Walking barefoot over a cobblestone path is possible, and no step in particular will injure your feet. But the overall experience isn’t nice. It’s the same when a website has minor usability problems piling up: none of the issues taken on its own is disastrous at all, but taken together, the site ends up being a slightly bad experience. I wanted to take a minute to illustrate such a collection of minor usability issues with the new Live.com, Microsoft’s search effort. All in all shows that the Live.com team doesn’t have people with a 100% focus on usability.

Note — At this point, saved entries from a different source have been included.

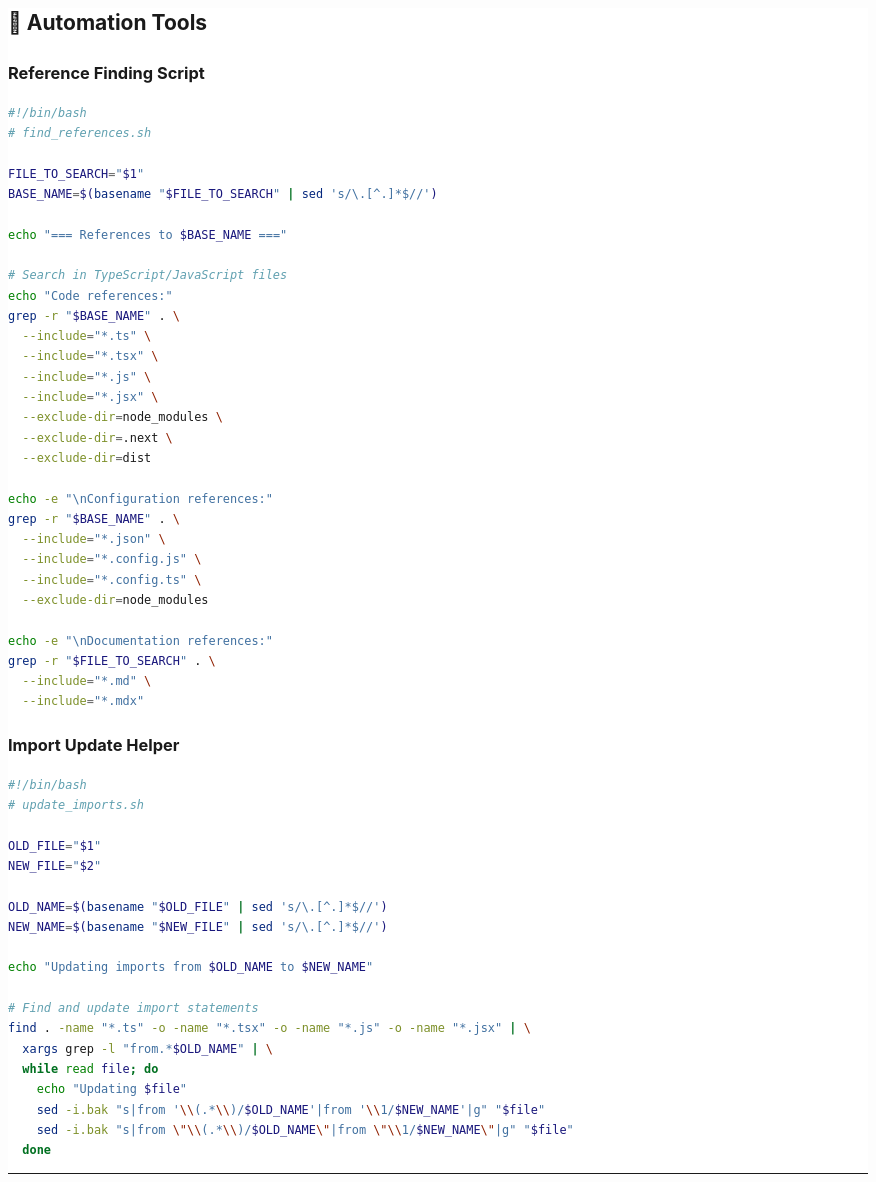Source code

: ## 🔧 **Automation Tools**

### **Reference Finding Script**
```bash
#!/bin/bash
# find_references.sh

FILE_TO_SEARCH="$1"
BASE_NAME=$(basename "$FILE_TO_SEARCH" | sed 's/\.[^.]*$//')

echo "=== References to $BASE_NAME ==="

# Search in TypeScript/JavaScript files
echo "Code references:"
grep -r "$BASE_NAME" . \
  --include="*.ts" \
  --include="*.tsx" \
  --include="*.js" \
  --include="*.jsx" \
  --exclude-dir=node_modules \
  --exclude-dir=.next \
  --exclude-dir=dist

echo -e "\nConfiguration references:"
grep -r "$BASE_NAME" . \
  --include="*.json" \
  --include="*.config.js" \
  --include="*.config.ts" \
  --exclude-dir=node_modules

echo -e "\nDocumentation references:"
grep -r "$FILE_TO_SEARCH" . \
  --include="*.md" \
  --include="*.mdx"
```

### **Import Update Helper**
```bash
#!/bin/bash
# update_imports.sh

OLD_FILE="$1"
NEW_FILE="$2"

OLD_NAME=$(basename "$OLD_FILE" | sed 's/\.[^.]*$//')
NEW_NAME=$(basename "$NEW_FILE" | sed 's/\.[^.]*$//')

echo "Updating imports from $OLD_NAME to $NEW_NAME"

# Find and update import statements
find . -name "*.ts" -o -name "*.tsx" -o -name "*.js" -o -name "*.jsx" | \
  xargs grep -l "from.*$OLD_NAME" | \
  while read file; do
    echo "Updating $file"
    sed -i.bak "s|from '\\(.*\\)/$OLD_NAME'|from '\\1/$NEW_NAME'|g" "$file"
    sed -i.bak "s|from \"\\(.*\\)/$OLD_NAME\"|from \"\\1/$NEW_NAME\"|g" "$file"
  done
```

---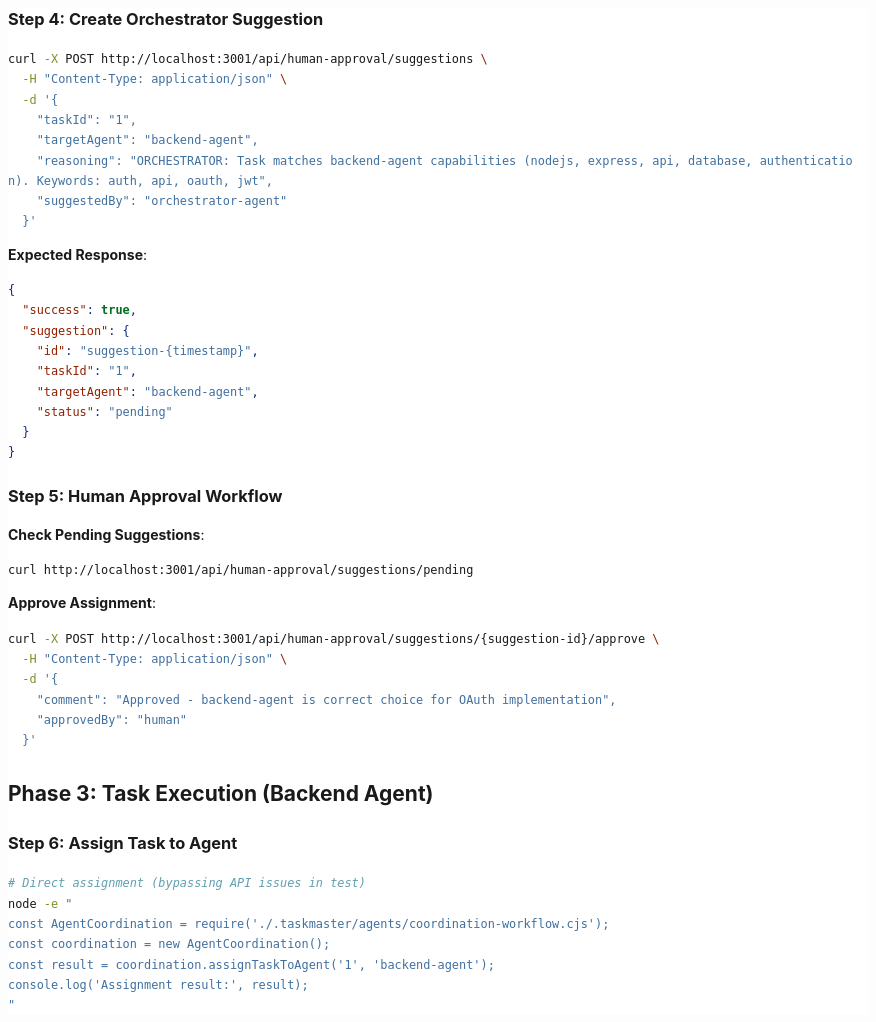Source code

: ### **Step 4: Create Orchestrator Suggestion**
```bash
curl -X POST http://localhost:3001/api/human-approval/suggestions \
  -H "Content-Type: application/json" \
  -d '{
    "taskId": "1",
    "targetAgent": "backend-agent", 
    "reasoning": "ORCHESTRATOR: Task matches backend-agent capabilities (nodejs, express, api, database, authentication). Keywords: auth, api, oauth, jwt",
    "suggestedBy": "orchestrator-agent"
  }'
```

**Expected Response**: 
```json
{
  "success": true,
  "suggestion": {
    "id": "suggestion-{timestamp}",
    "taskId": "1",
    "targetAgent": "backend-agent",
    "status": "pending"
  }
}
```

### **Step 5: Human Approval Workflow**

**Check Pending Suggestions**:
```bash
curl http://localhost:3001/api/human-approval/suggestions/pending
```

**Approve Assignment**:
```bash
curl -X POST http://localhost:3001/api/human-approval/suggestions/{suggestion-id}/approve \
  -H "Content-Type: application/json" \
  -d '{
    "comment": "Approved - backend-agent is correct choice for OAuth implementation",
    "approvedBy": "human"
  }'
```

## **Phase 3: Task Execution (Backend Agent)**

### **Step 6: Assign Task to Agent**
```bash
# Direct assignment (bypassing API issues in test)
node -e "
const AgentCoordination = require('./.taskmaster/agents/coordination-workflow.cjs');
const coordination = new AgentCoordination();
const result = coordination.assignTaskToAgent('1', 'backend-agent');
console.log('Assignment result:', result);
"
```
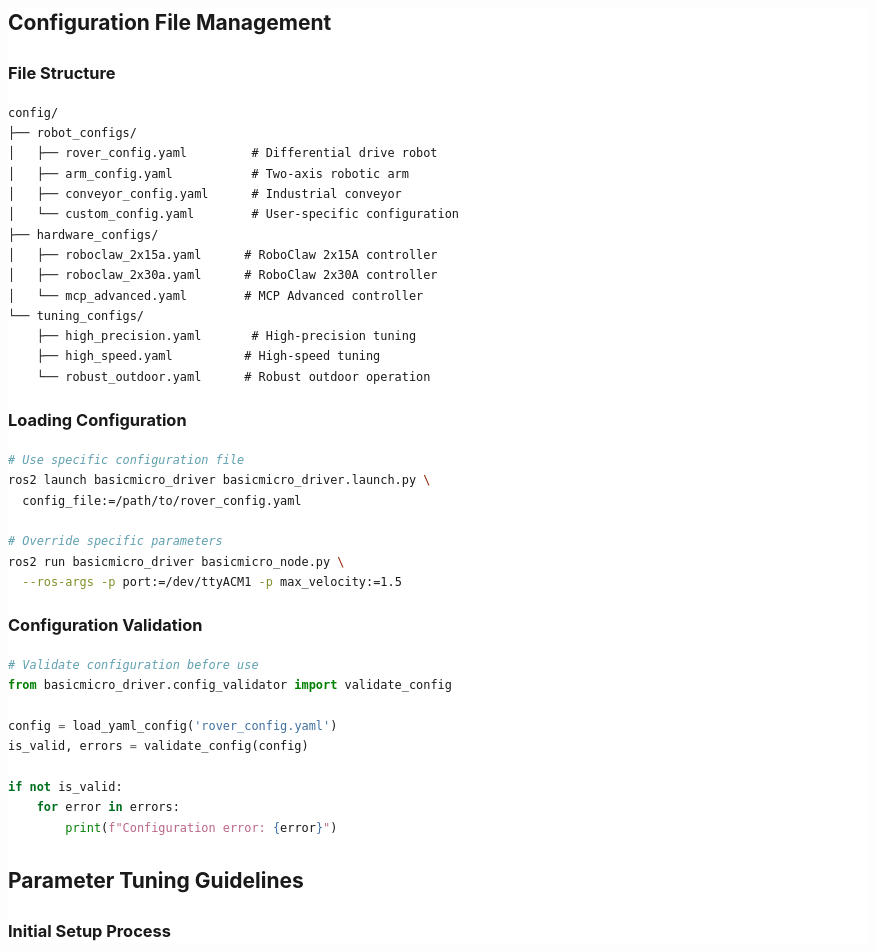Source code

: ## Configuration File Management

### File Structure

```
config/
├── robot_configs/
│   ├── rover_config.yaml         # Differential drive robot
│   ├── arm_config.yaml           # Two-axis robotic arm
│   ├── conveyor_config.yaml      # Industrial conveyor
│   └── custom_config.yaml        # User-specific configuration
├── hardware_configs/
│   ├── roboclaw_2x15a.yaml      # RoboClaw 2x15A controller
│   ├── roboclaw_2x30a.yaml      # RoboClaw 2x30A controller
│   └── mcp_advanced.yaml        # MCP Advanced controller
└── tuning_configs/
    ├── high_precision.yaml       # High-precision tuning
    ├── high_speed.yaml          # High-speed tuning
    └── robust_outdoor.yaml      # Robust outdoor operation
```

### Loading Configuration

```bash
# Use specific configuration file
ros2 launch basicmicro_driver basicmicro_driver.launch.py \
  config_file:=/path/to/rover_config.yaml

# Override specific parameters
ros2 run basicmicro_driver basicmicro_node.py \
  --ros-args -p port:=/dev/ttyACM1 -p max_velocity:=1.5
```

### Configuration Validation

```python
# Validate configuration before use
from basicmicro_driver.config_validator import validate_config

config = load_yaml_config('rover_config.yaml')
is_valid, errors = validate_config(config)

if not is_valid:
    for error in errors:
        print(f"Configuration error: {error}")
```

## Parameter Tuning Guidelines

### Initial Setup Process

why microsoft will continue to inhale the exhaust of their competent competitors as it watches them pull away, and take their remaining market share.

Towards the Geoweb

heh. the economist calls my work on kml standardization “the road to web 3.0”.
2007-10-18: Mining Information from Collections and KML

Among the results were many amazing links that completed my research by taking me to geo-referenced content on the web; the Rome honeymoon Collection lead me to this great photo of the fountain and this KML file from Google’s keyhole BBS lead me to this stunning Panorama of the area.

I hope this brief overview helps get you started with this new feature in Live search maps. I find it to be one of the most fun and useful (I’m biased as I work on the VE Collections team), and when combined with other features like 3D Birds eye navigation the line between research and leisurely exploration get pretty blurry

very commendable how they talk about the geoweb.

Changing Health Care

In politics, every serious candidate for the White House has a health care plan. So too in business, where the 2 leading candidates for Web supremacy, Google and Microsoft, are working up their plans to improve the nation’s health care. By combining better Internet search tools, the vast resources of the Web and online personal health records, both companies are betting they can enable people to make smarter choices about their health habits and medical care.

industries that stop fighting the internet and embrace it offer vastly superior services. so it will be with these hidebound guys.